One of the Tech. Briefs last month (November 2011) – The Sensor Cloud and Homeland Security – briefly outlined how Homeland Security agencies can use cloud computing to store and process surveillance sensor data. Although the focus in that brief was on traditional surveillance sensors – video, audio, radar, trace detectors, access control, motion detectors, etc. – the current implementations of sensor clouds all involve Wireless Sensor Networks (WSN) in areas as diverse as industrial process monitoring, environmental protection and management, structural monitoring of critical equipment and edifices, and consumer energy consumption management.With the proliferation of sensors on consumer devices, specifically smartphones, there exists an opportunity to leverage the availability of such sensors, at a relatively lower cost than specialised sensor-carrying devices or custom-built sensors, to build a WSN targeted at unearthing and identifying Homeland Security threats. This brief looks at the viability of deploying such WSNs.

Wireless Sensor Network (WSN)

A Wireless Sensor Network (WSN) is a set of spatially located smart-sensors, to measure one or more parameters ranging from temperature and pressure to capturing video or audio, that feed their data over a common backbone to a repository for storage and analaysis. The smart in smart-sensors refers to the ability of the sensor to transmit data (either collected or requested by its control) through the available network, without any intervention from its control. The common backbone, or network, can be anything from a cellular network to a low-power short-distance network such as Zigbee.

Figure 1: Wireless Sensor Network for reconnaissance

The components of a WSN are the nodes, that capture data on the parameter they have been designed to measure or detect; gateway nodes, that serve to transmit the data collected by a set of nodes to a central repository, as well as receive control data from the repository; and the repository, that stores and analyses the collected data, as well as administers the nodes and gateways. It is not always necessary that there is only one designated gateway node, to transmit and receive data, for a set of nodes: depending on the network architecture and the capacity of the network, every node may function as a gateway node.
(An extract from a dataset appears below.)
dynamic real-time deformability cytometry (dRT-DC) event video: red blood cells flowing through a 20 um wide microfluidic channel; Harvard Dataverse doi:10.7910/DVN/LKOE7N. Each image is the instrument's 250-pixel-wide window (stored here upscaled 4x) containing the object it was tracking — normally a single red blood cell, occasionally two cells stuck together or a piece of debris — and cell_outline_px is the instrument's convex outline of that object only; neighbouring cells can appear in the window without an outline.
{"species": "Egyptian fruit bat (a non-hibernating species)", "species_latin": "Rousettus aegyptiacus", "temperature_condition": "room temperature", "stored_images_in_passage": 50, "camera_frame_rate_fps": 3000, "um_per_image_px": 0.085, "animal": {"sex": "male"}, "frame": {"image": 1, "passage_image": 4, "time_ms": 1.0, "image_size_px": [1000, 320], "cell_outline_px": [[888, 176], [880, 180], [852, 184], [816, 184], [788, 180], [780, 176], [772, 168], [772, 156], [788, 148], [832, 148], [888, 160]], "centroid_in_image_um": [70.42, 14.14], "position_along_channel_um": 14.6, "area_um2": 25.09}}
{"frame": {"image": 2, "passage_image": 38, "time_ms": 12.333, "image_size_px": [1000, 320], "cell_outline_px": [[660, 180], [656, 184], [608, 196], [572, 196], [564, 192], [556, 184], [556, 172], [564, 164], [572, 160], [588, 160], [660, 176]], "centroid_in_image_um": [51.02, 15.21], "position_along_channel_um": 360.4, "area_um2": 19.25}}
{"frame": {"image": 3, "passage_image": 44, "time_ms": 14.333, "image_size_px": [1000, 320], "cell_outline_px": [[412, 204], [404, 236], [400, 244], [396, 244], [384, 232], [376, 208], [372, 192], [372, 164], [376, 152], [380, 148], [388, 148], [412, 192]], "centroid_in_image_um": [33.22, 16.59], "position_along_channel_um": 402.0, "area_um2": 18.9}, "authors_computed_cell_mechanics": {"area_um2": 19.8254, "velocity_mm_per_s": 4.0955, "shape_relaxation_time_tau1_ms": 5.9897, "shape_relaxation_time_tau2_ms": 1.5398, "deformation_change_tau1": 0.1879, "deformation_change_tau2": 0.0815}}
While, so far, single-measurand sensors have been deployed in WSNs, for activities ranging from environmental monitoring to equipment monitoring; there is no reason a WSN cannot be built using a multi-sensor hosting device as the node. Given that the most popular multi-sensor hosting device in the world is the smartphone, it goes without saying that there are several efforts underway, worldwide, to exploit the sensorial capabilities of smartphones to capture and send data on different types of measurands.

A Smartphone WSN for Homeland Security

Today’s smartphone carries a range of sensors embedded in the deivce, and also offers options for attaching specialised sensors over Bluetooth or USB. Although intended for specific functions – for example the proximity sensor was incorporated in smartphones to sense whether the phone was being held to the ear, and if so, to reduce screen brightness and therefore conserve battery capacity – they have now been exploited for functions far removed from their original functional requirement – proximity sensors are now used to sense whether there is a person close to the possessor of the smartphone.

Figure 2: Common Smartphone Sensors in existing devices, and new sensors expected shortly

The potential to use these sensors for applications outside their intended is only limited by a user’s imagination. There are already thousands of applications available under the Android, Apple, and Windows Phone, that use these sensors for novel and very useful purposes.

Coming specifically to Homeland Security applications, the US Department of Homeland Security, through its Science & Technology Directorate (S&T) is carrying out a proof-of-concept of an initiative named Cell-All – crowdsourcing cellphones to detect dangerous chemicals. Working with a few smartphone manufacturers, S&T is carrying out trials of the use of chemical sensors in smartphones. These sensors will have the ability to detect the presence of gases such as ammonia, chlorine, CO (carbon monoxide), and methane; as well as of smoke. Based on the chemical detected, the smartphone will alert its possessor of the presence of a hazardous chemical, or call an Emergency Operations Centre (EOC) with details of time, location, and chemical. The crowdsourcing advantage comes to the fore when several such calls come pouring into an EOC, allowing Disaster Response teams to determine the extent of the crisis, work out possible causes, and then arrive at the scene prepared to deal with the crisis more effectively. Cell-All is currently under trial and it will be a couple of years before stock smartphones come equipped with biochemical sensors; but, the potential for leveraging the smartphone, for homeland security duty, is now there for all to see.

The Way Forward

Homeland Security agencies in India need to work on the lines of the US DHS and fund the CSIR Labs as well as the DRDO Labs to define and trial initiatives that leverage built-in and specialised sensors in smartphones to assist in homeland security tasks.